***** EXERCISE TEXT *****
By Brandon Hill on 7/10/2007 9:55:56 AM , Rating: 2
Aren't Americans typically more power-hungry than the rest of the world?

Just a guess (pulling it out of my buttox). That could factor into the equation...

RE: Huh?
By Spivonious on 7/10/2007 9:59:08 AM , Rating: 2
That is a good point. Although, it's not like Portugal is an undeveloped country. They seem to be the new beach destination in Europe.

RE: Huh?
By masher2 on 7/10/2007 10:04:57 AM , Rating: 2
> "Aren't Americans typically more power-hungry than the rest of the world?"

No. Our per capita energy consumption is ~7790 kgoe (2003 data). Nations such as Canada, Iceland, Bahrain, Kuwait, the U.A.E., and even Trinidad and Tobago are higher than this. Qatar's per-capita consumption is nearly three TIMES higher than ours.

RE: Huh?
By Brandon Hill on 7/10/2007 10:10:42 AM , Rating: 2
United States: 7,794.8 kgoe
Portugal: 2,482.0 kgoe

That's where the difference comes

RE: Huh?
***** SOURCE DATA *****
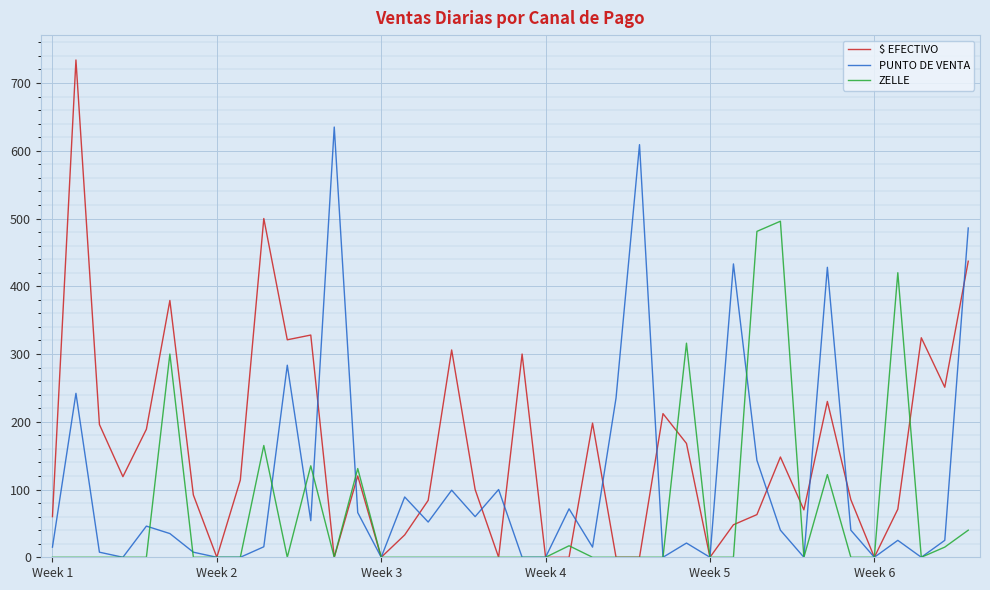

What is the greatest value displayed?

734.0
*****
WORK TO BE COMPLETED: Extend the forum thread on per-capita energy consumption from its final line onward. The data has no connection to the forum thread on per-capita energy consumption.

RESPONSE TO THIS EXERCISE:
By Ringold on 7/10/2007 7:22:20 PM , Rating: 2
I knew Portugal was pretty bad even by European standards, but thinking those numbers looked strange I checked. Comparing GDP PPP, and accounting for unemployment and nearly non-existant growth, yeah, those energy consumption numbers make sense. A "developing country" right on the tail end of Europe.

I'd mention which party is in control in Portugal, but nah.

RE: Huh?
By Shintai on 7/10/2007 9:56:22 AM , Rating: 2
Because they dont waste as much energy in Portugal per home as in the USA?

RE: Huh?
By TomZ on 7/10/2007 9:56:35 AM , Rating: 2
The problem is that you are assuming that the homes in that region of Portugal use the same amount of energy on average as homes in that part of California.